WHAT THE TASK REQUIRES →
Give back nothing but the number of lines in these entries that contain the word "храма".

EXCERPTED DATA →
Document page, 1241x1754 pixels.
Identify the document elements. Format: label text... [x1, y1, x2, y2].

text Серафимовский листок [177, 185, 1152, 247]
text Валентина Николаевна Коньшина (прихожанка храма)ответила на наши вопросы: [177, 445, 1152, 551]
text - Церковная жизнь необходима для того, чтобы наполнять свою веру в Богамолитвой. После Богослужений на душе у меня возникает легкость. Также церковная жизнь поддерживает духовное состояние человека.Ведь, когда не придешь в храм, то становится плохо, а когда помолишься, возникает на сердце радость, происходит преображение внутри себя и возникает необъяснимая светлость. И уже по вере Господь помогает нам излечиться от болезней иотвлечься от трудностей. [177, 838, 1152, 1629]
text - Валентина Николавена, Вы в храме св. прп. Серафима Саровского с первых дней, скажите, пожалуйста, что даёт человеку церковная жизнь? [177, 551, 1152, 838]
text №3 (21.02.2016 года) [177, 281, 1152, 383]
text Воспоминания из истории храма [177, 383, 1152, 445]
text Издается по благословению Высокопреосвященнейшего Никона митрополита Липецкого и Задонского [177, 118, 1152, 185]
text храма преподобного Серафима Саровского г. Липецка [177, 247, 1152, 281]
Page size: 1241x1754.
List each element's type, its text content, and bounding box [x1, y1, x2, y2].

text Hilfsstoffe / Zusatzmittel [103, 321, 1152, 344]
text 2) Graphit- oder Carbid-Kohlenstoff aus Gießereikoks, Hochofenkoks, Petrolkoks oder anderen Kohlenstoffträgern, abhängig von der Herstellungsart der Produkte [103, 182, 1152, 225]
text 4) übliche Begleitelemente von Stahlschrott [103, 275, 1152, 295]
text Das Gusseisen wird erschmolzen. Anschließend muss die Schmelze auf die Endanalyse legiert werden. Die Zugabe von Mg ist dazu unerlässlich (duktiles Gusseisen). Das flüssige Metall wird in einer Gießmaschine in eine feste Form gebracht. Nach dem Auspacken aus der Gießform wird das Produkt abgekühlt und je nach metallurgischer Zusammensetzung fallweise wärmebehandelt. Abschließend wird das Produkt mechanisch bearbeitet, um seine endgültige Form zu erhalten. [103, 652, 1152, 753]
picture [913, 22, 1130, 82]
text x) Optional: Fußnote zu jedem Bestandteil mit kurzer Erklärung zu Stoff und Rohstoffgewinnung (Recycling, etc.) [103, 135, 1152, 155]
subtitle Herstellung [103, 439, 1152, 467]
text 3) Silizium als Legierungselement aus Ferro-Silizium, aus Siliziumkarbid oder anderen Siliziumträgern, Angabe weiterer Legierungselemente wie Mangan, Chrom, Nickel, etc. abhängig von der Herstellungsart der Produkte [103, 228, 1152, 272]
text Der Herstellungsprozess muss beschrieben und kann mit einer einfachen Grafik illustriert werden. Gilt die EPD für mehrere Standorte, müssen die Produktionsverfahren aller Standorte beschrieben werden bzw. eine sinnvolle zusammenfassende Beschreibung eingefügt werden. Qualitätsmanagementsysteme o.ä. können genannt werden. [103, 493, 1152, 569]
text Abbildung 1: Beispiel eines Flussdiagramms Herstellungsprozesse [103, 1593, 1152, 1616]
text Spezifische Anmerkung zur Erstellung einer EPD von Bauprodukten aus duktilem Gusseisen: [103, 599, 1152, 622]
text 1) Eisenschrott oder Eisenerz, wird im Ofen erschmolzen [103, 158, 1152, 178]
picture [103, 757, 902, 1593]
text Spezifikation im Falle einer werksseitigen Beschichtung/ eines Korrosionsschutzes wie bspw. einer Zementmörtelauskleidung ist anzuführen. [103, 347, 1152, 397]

PROBLEM SOLUTION →
3